Hey I’m currently a junior in high school and I got a letter with nothing in it but a small buisness card with the words, “Where do you see yourself?”, a latitude and longitude coordinates, and a URL. The URL took me to a webpage in the IUP website, with a weird video about tunnel 31 and the text, “Ausep eth ioved no eth broachdalk. Rde kachl.”. What does this mean? Can someone please help?
Pause the video on the chalkboard. Red chalk. ?
Holy crap this is the weirdest honors college ever. thanks for telling me!
My son received this. We thought it was quite clever advertising.
Red chalk is where the word “rubric” comes from. Sounds like a fun scavenger hunt / mystery sort of thing.
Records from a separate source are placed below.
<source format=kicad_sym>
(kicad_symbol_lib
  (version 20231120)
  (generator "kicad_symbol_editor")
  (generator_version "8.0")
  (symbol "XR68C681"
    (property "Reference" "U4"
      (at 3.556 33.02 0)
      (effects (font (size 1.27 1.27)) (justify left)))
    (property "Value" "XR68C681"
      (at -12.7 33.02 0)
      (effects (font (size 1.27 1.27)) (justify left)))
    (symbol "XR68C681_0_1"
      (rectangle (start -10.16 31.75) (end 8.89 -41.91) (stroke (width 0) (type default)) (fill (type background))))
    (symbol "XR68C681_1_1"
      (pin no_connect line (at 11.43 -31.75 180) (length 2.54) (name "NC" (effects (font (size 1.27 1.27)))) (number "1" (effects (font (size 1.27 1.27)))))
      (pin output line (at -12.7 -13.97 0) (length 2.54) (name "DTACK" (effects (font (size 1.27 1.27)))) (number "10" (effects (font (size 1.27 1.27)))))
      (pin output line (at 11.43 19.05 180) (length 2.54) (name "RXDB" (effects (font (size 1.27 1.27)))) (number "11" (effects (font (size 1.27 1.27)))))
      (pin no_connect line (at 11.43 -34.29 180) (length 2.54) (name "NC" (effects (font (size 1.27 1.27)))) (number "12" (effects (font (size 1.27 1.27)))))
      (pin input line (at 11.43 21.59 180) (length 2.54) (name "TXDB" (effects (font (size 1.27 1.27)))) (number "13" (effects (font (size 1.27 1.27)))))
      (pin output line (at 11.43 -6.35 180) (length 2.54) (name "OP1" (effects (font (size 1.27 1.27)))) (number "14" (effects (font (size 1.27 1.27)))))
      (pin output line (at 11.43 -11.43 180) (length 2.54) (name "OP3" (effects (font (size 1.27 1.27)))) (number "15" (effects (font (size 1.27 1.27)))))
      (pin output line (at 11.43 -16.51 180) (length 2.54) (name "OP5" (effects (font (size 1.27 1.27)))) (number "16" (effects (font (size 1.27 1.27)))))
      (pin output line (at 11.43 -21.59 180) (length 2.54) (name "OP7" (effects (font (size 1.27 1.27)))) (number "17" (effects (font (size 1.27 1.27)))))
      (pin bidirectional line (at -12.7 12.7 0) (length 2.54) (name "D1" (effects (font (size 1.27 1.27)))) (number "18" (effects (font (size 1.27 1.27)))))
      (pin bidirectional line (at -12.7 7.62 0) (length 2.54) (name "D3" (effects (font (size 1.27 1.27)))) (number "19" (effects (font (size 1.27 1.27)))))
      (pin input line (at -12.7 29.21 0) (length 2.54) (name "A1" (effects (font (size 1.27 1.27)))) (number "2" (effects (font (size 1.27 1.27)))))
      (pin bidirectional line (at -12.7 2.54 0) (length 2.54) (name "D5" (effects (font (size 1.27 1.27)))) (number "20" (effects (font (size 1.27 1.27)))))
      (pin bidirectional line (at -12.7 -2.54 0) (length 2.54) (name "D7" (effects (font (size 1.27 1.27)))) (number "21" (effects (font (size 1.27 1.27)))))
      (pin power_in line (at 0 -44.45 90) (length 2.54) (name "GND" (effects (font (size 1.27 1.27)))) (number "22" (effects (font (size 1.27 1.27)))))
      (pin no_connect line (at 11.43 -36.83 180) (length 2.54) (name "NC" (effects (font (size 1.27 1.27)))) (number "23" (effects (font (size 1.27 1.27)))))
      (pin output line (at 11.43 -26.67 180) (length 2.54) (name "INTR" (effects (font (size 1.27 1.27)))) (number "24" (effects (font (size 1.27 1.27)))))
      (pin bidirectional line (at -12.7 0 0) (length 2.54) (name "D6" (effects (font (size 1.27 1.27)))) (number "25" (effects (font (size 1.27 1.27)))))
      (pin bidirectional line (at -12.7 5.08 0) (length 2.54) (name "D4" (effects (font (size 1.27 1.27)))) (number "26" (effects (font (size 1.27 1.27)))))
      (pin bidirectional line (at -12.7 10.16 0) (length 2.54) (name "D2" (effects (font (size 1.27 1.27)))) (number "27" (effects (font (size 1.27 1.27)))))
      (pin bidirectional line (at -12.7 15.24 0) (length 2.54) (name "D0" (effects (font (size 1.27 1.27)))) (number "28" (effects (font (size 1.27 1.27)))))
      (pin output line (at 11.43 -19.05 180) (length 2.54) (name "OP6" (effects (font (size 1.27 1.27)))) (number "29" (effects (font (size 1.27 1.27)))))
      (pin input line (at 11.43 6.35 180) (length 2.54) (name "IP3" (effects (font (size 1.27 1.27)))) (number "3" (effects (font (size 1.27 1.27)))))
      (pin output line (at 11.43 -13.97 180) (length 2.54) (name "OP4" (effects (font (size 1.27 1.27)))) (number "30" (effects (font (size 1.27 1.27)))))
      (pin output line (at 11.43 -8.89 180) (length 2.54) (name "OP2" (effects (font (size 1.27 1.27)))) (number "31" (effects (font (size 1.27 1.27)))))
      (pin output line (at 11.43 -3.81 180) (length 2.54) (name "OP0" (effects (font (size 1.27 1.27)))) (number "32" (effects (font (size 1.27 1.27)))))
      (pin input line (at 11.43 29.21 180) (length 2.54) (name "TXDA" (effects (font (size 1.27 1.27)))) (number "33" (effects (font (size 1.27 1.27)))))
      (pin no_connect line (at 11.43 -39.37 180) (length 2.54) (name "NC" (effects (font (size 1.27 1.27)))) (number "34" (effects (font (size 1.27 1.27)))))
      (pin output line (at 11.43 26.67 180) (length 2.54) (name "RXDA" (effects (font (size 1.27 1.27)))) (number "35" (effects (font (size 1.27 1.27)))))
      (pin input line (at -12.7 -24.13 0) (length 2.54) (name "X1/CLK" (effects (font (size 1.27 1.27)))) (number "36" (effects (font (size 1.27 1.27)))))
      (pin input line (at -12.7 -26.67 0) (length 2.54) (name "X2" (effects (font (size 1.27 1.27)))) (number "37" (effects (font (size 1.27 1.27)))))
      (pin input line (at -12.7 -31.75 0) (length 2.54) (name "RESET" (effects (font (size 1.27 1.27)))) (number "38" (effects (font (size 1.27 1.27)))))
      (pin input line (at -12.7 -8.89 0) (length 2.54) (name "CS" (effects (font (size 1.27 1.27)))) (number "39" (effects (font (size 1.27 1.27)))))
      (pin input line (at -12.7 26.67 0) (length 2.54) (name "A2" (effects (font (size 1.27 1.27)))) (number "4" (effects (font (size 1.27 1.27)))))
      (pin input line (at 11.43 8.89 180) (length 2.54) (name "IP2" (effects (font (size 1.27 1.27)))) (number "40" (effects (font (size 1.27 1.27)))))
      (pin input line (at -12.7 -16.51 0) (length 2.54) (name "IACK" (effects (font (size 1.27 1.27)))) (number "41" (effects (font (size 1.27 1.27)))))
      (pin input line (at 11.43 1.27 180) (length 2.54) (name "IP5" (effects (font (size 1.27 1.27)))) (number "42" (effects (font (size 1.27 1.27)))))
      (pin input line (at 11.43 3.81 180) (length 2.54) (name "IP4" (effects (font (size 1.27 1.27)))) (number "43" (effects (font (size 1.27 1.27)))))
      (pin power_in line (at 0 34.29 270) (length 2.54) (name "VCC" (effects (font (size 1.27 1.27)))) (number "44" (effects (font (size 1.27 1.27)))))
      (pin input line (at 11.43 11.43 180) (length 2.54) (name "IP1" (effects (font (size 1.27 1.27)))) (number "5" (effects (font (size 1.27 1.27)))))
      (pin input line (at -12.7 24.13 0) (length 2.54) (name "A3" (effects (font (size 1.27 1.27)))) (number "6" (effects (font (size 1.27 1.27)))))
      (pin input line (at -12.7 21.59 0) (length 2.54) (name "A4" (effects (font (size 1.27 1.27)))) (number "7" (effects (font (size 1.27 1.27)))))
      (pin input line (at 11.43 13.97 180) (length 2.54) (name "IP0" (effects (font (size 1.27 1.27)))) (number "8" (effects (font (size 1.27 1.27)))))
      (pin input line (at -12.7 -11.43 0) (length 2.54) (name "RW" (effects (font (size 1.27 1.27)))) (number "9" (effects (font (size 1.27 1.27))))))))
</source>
Now I got a letter in the mail with some weird numbers on it, and another set of numbers covered in white out that I can see if I put it up against the light. Anyone else get this?
We got a different letter. Nondescript white envelope with nothing mentioning IUP on the outside. A single white sheet on the inside that had a lat/long and a scrambled message, and a shortened bit(dot)ly URL.
The lat/long, if viewed in google maps street view is right at the front door of the Cook Honors College building at IUP. At first my DD thought it was sketchy, but as she decoded more of the message it went quickly from sketchy to cool. Well, played, Cook Honors at IUP!
So this is just marketing? You haven’t even applied or shown interest? Pretty intriguing…
@choirsandstages Yep, just unsolicited marketing for D1 who is finishing junior year of HS. Like all of the other colleges that have sent huge amounts of both snail and email to her, I’m sure they purchased her details from either the College Board or ACT. This letter actually stood out because of its lack of gloss and nothing identifying it as IUP on the outside.
@stencils
yeah that was the first one I got, the one that I mentioned in my first post. I’m still trying to figure out the mystery behind the second letter though, after seeing the first one I’m convinced that there’s some puzzle in it.
@SuperPoofi we didn’t actually go to the URL, and we didn’t get a second letter. It’s possible the URL is unique to the letter, so they know you actually visited the website which triggers the second letter.